───── DATASET
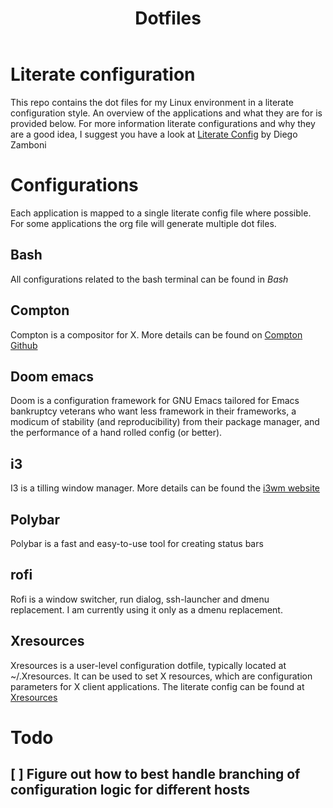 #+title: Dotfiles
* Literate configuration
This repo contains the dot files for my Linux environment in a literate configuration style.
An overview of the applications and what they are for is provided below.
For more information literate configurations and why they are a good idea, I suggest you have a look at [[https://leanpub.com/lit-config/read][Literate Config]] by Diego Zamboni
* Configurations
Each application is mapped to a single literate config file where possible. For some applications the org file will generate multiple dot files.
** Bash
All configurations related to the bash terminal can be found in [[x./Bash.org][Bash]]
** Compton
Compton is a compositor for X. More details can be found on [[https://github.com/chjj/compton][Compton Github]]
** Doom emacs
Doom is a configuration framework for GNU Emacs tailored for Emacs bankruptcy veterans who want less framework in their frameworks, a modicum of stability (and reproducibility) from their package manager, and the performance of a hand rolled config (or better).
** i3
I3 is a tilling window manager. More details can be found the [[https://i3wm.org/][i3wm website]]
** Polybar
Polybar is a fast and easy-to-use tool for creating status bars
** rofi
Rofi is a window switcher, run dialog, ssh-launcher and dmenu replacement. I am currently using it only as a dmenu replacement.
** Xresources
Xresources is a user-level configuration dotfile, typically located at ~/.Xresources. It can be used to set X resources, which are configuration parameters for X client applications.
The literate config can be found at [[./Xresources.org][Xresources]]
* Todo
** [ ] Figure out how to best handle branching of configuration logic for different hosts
──────────
───── DATASET
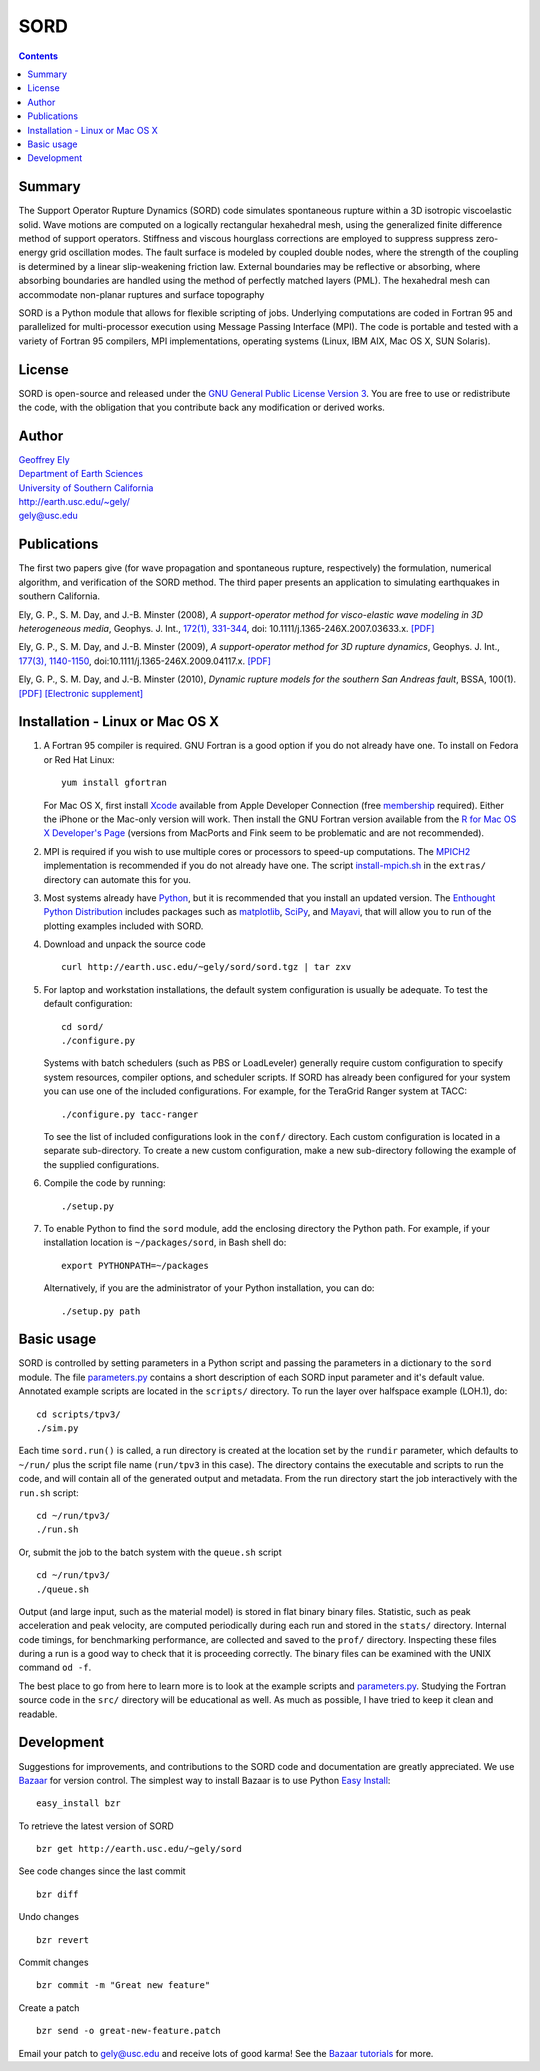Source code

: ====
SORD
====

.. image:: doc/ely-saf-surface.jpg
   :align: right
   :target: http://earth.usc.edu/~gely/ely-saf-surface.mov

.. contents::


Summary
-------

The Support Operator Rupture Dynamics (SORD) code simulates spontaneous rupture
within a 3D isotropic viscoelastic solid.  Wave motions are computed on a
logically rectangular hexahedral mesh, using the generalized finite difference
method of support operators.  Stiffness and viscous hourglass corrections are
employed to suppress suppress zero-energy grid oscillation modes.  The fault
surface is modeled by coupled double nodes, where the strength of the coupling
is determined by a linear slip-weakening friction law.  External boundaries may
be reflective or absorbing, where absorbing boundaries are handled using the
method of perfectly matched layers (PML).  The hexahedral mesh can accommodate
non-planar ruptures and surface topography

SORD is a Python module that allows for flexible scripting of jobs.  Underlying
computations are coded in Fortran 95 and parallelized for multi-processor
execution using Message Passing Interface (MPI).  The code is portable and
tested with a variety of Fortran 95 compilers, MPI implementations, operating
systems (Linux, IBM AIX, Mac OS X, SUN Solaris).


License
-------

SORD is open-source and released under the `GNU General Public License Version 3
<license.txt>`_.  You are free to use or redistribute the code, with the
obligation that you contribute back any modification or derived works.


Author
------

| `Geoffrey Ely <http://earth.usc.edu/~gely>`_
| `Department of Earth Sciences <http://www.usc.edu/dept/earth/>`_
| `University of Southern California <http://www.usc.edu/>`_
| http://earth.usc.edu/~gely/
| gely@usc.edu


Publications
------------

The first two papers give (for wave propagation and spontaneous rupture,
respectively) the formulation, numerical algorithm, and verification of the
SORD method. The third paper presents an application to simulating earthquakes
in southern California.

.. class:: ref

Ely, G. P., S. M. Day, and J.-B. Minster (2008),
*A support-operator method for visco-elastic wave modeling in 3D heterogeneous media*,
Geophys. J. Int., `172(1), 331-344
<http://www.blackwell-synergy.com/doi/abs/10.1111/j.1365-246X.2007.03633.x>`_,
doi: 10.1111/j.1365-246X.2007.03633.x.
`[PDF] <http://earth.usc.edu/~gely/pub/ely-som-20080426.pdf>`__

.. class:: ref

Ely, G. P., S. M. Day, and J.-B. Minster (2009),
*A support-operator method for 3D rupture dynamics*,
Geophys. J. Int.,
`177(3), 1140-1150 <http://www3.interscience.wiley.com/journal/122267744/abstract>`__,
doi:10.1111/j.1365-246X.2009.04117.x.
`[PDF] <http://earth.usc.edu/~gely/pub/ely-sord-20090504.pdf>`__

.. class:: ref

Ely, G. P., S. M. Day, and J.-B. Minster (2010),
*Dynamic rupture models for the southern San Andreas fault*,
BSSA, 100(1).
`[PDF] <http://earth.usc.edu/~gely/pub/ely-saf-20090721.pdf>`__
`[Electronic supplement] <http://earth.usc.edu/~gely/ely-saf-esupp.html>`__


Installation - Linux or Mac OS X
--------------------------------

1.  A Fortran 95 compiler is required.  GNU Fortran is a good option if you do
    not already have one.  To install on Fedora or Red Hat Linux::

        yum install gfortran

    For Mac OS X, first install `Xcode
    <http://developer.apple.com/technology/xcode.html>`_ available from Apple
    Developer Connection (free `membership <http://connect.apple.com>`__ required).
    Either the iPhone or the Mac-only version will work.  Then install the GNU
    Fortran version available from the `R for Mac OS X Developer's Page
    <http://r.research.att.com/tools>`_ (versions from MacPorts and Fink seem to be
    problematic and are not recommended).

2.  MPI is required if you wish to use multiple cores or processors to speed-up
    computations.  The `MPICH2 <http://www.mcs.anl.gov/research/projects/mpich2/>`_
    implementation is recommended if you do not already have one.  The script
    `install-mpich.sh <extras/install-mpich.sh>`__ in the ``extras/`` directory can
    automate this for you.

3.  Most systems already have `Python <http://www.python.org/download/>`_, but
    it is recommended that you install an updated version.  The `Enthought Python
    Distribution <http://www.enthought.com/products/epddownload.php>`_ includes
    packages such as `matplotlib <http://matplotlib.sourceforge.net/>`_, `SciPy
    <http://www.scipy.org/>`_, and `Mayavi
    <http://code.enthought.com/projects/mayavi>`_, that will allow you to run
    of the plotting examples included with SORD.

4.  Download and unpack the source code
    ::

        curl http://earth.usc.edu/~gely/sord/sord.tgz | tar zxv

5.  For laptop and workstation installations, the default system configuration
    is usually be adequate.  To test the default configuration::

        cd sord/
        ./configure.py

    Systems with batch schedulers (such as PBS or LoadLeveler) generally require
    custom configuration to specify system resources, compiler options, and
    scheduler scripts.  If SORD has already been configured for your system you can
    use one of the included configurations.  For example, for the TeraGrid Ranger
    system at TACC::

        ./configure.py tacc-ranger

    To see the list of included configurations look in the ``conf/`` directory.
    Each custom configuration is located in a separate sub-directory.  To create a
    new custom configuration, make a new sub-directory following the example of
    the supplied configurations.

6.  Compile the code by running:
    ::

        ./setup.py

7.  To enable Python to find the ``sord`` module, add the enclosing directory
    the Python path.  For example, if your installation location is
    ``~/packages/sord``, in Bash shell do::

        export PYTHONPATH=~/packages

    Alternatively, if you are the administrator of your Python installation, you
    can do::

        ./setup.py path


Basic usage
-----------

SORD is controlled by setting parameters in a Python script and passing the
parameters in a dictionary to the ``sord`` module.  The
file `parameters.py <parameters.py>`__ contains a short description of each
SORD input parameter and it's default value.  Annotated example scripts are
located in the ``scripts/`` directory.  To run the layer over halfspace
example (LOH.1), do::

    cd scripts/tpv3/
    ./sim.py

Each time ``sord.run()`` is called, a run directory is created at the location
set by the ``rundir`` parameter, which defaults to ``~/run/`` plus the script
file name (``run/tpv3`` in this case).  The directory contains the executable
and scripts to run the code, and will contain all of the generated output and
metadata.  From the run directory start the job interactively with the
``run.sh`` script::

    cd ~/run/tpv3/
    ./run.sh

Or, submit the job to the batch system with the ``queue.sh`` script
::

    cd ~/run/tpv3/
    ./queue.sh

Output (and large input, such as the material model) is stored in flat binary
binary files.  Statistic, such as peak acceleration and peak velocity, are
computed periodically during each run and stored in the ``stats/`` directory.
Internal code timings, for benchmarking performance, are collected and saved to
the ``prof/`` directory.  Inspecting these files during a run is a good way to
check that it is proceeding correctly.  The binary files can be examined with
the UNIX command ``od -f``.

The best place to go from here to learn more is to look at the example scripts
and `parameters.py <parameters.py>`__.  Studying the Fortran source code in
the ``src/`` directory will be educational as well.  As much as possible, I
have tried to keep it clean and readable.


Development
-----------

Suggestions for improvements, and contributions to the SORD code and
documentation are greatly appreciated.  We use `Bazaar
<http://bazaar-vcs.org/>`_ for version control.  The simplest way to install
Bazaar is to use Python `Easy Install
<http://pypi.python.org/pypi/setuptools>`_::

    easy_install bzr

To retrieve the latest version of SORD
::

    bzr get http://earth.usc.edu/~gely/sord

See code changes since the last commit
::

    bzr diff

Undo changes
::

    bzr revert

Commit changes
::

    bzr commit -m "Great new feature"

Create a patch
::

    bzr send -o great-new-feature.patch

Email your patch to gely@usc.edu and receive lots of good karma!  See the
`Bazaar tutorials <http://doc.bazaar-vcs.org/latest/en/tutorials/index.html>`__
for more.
──────────
- **TASK PROMPT**
Given the entries above, transcribe exactly the lines from the one holding "#+title: Dotfiles" through the one holding "An overview of"; pictures do not belong in the transcription.

- **EXERCISE ANSWER**
 #+title: Dotfiles
* Literate configuration
This repo contains the dot files for my Linux environment in a literate configuration style.
An overview of the applications and what they are for is provided below.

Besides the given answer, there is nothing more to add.